## Material for the task
★ ★ ★ ★ ★ ★ ★
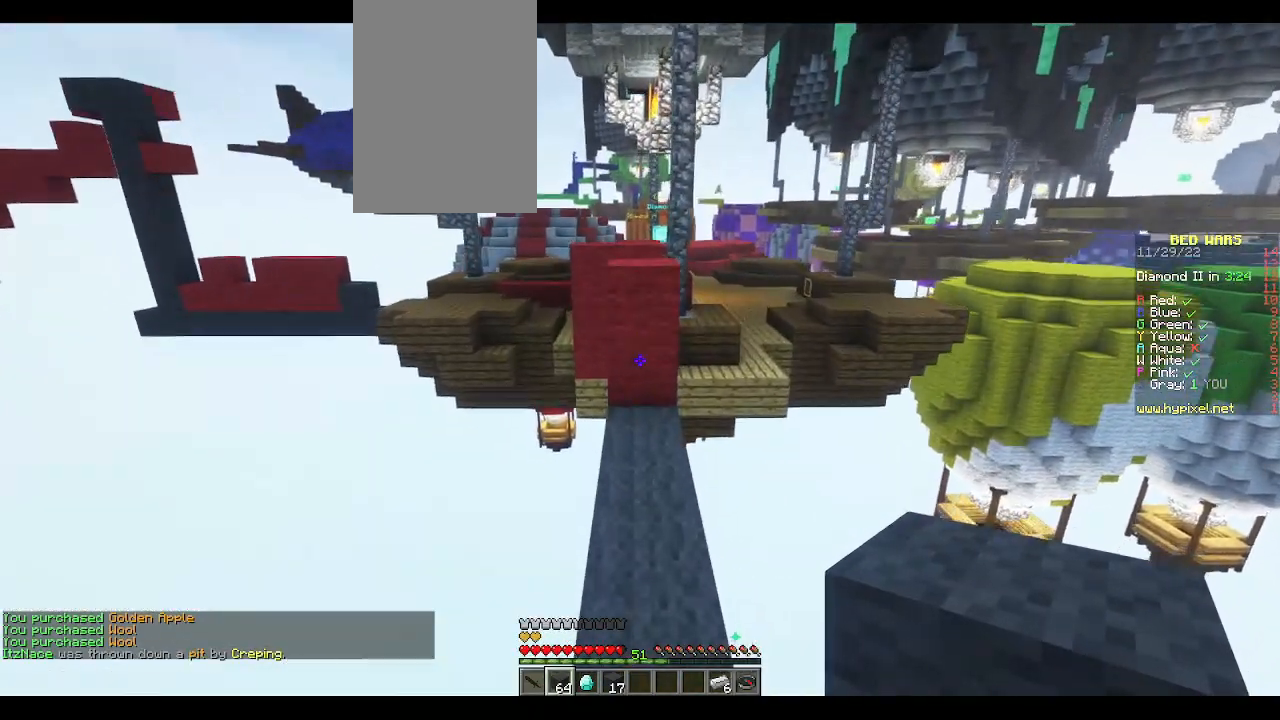
{"keys": ["w"], "mouse": [], "events": [[283, "space", "down"], [433, "space", "up"]]}
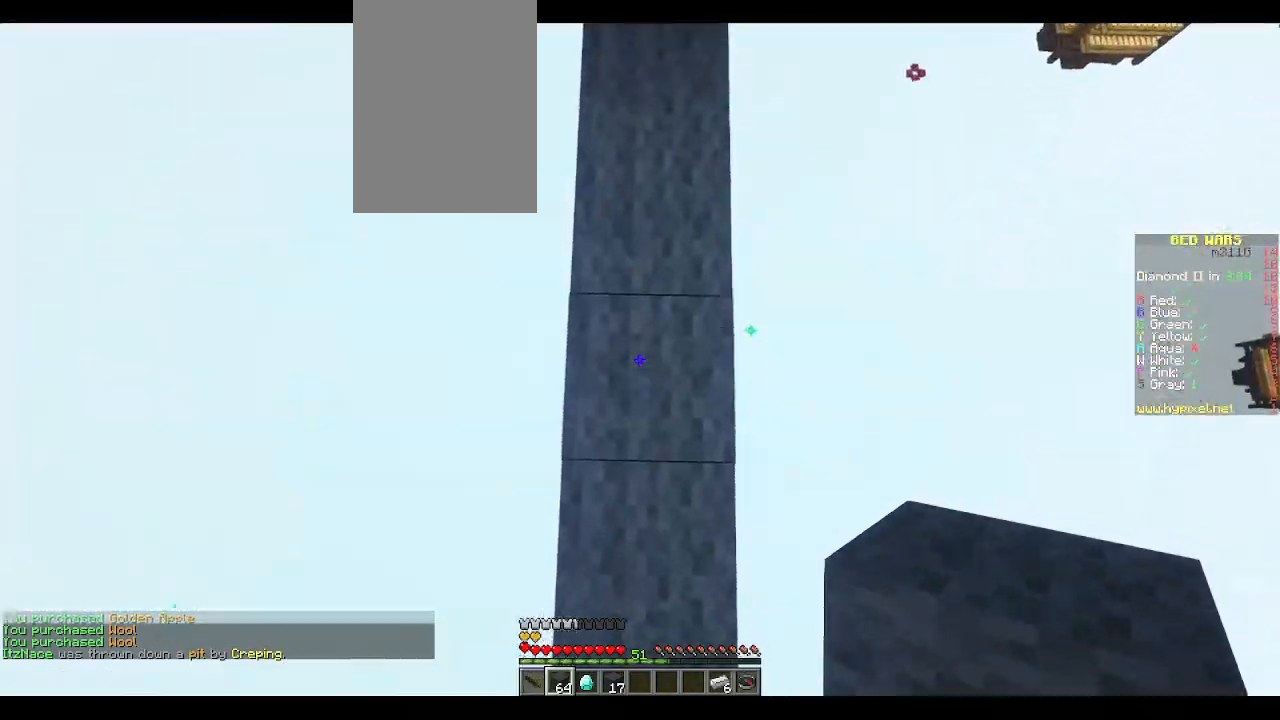
{"keys": [], "mouse": [], "events": [[50, "mouse_right", "down"], [67, "w", "up"], [167, "mouse_right", "up"], [250, "w", "down"], [283, "space", "down"], [433, "space", "up"], [483, "w", "up"]]}
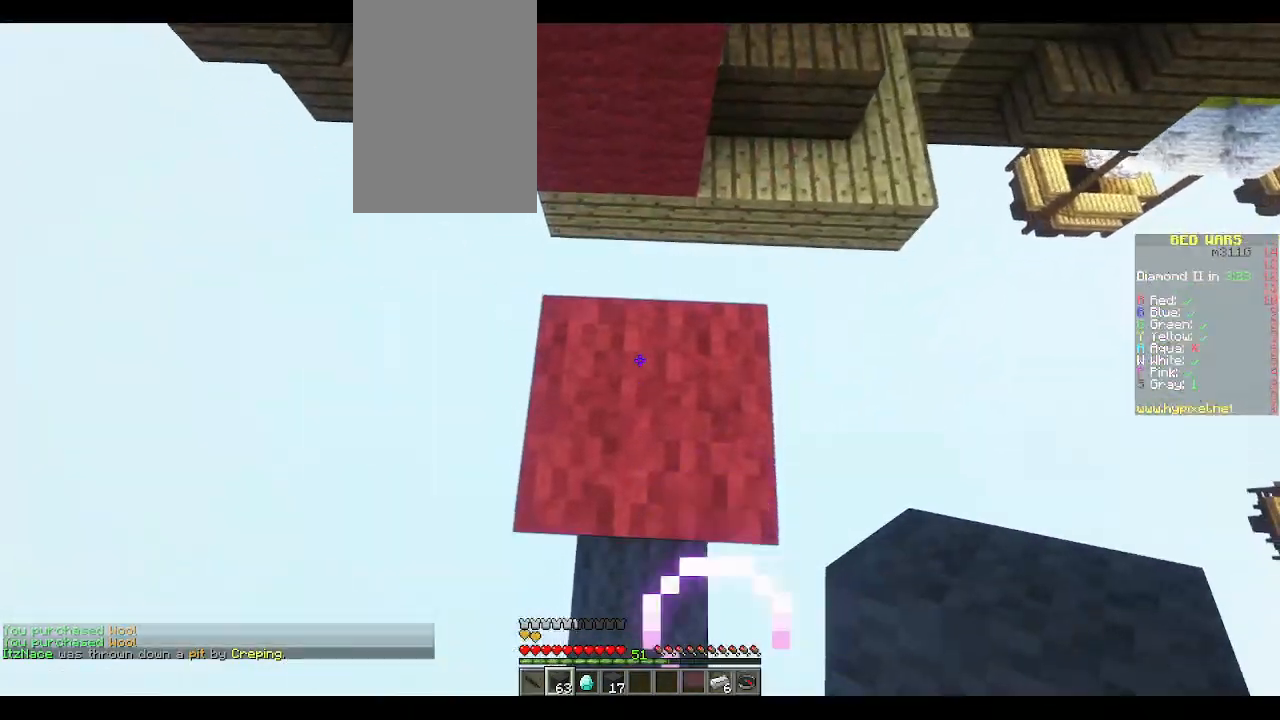
{"keys": ["w"], "mouse": [], "events": [[233, "w", "down"], [267, "space", "down"], [450, "space", "up"]]}
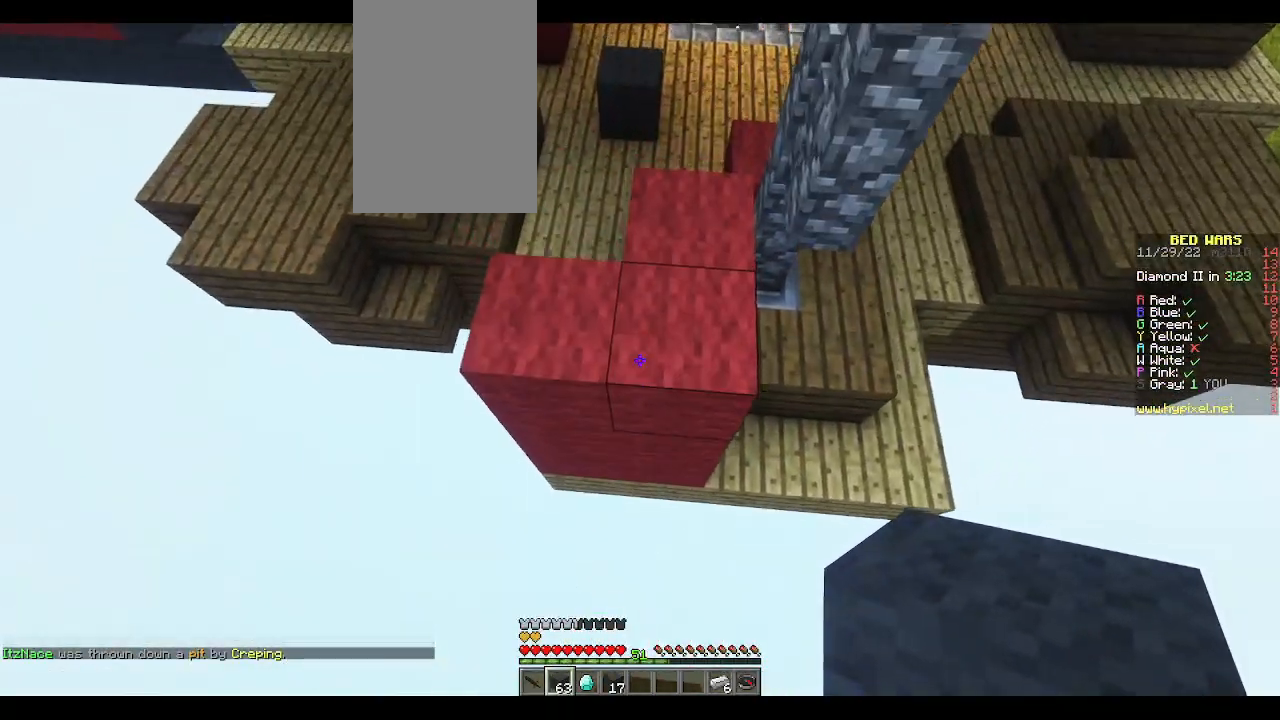
{"keys": ["d", "w"], "mouse": [], "events": [[300, "space", "down"], [383, "d", "down"], [450, "space", "up"]]}
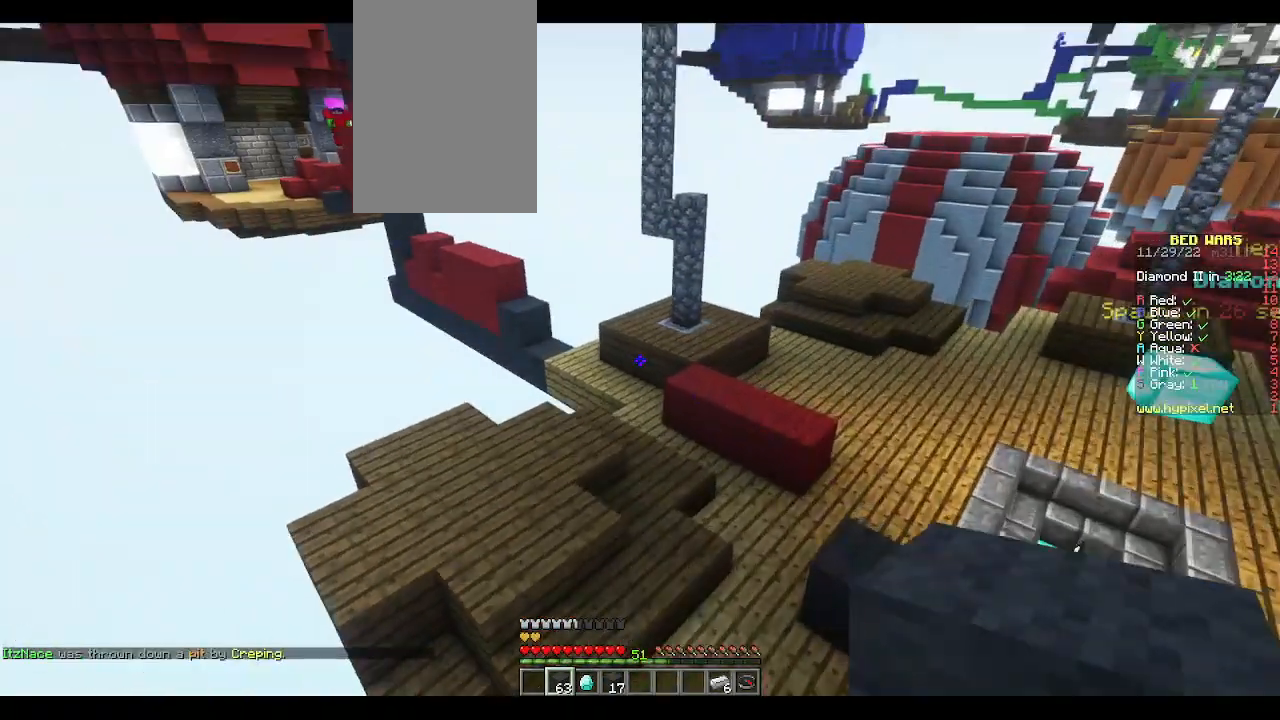
{"keys": ["d", "w"], "mouse": [], "events": []}
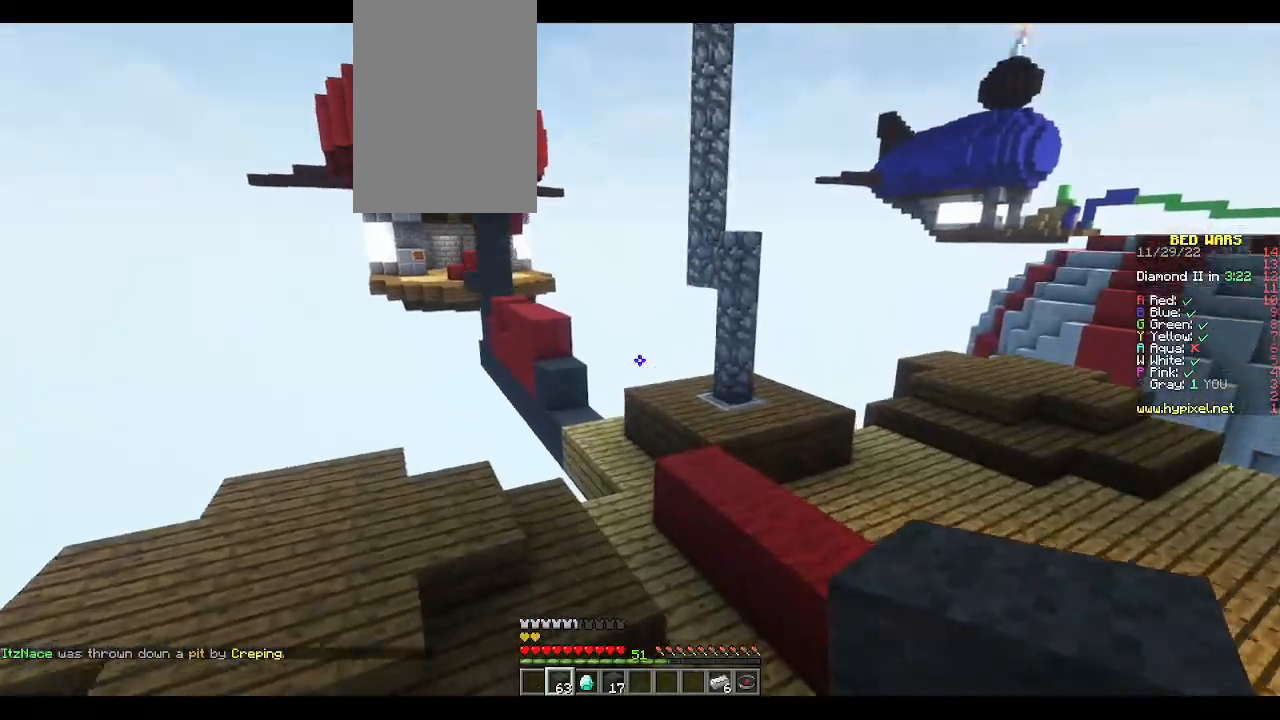
{"keys": ["d", "w"], "mouse": [], "events": [[283, "space", "down"], [467, "space", "up"]]}
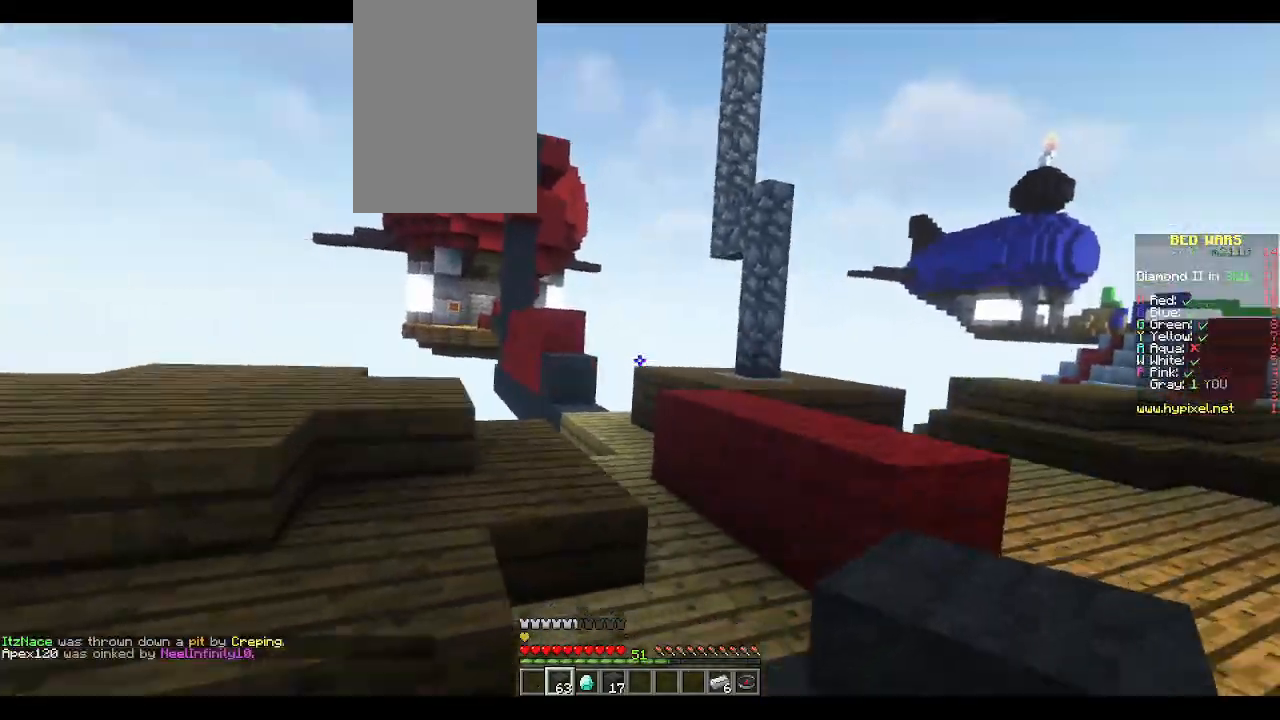
{"keys": ["d", "w"], "mouse": [], "events": [[317, "space", "down"], [467, "space", "up"]]}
★ ★ ★ ★ ★ ★ ★
## Required action
Without altering a word, return all of the records above and leave out their pictures.

## Reply to the exercise
{"keys": ["w"], "mouse": [], "events": [[283, "space", "down"], [433, "space", "up"]]}
{"keys": [], "mouse": [], "events": [[50, "mouse_right", "down"], [67, "w", "up"], [167, "mouse_right", "up"], [250, "w", "down"], [283, "space", "down"], [433, "space", "up"], [483, "w", "up"]]}
{"keys": ["w"], "mouse": [], "events": [[233, "w", "down"], [267, "space", "down"], [450, "space", "up"]]}
{"keys": ["d", "w"], "mouse": [], "events": [[300, "space", "down"], [383, "d", "down"], [450, "space", "up"]]}
{"keys": ["d", "w"], "mouse": [], "events": []}
{"keys": ["d", "w"], "mouse": [], "events": [[283, "space", "down"], [467, "space", "up"]]}
{"keys": ["d", "w"], "mouse": [], "events": [[317, "space", "down"], [467, "space", "up"]]}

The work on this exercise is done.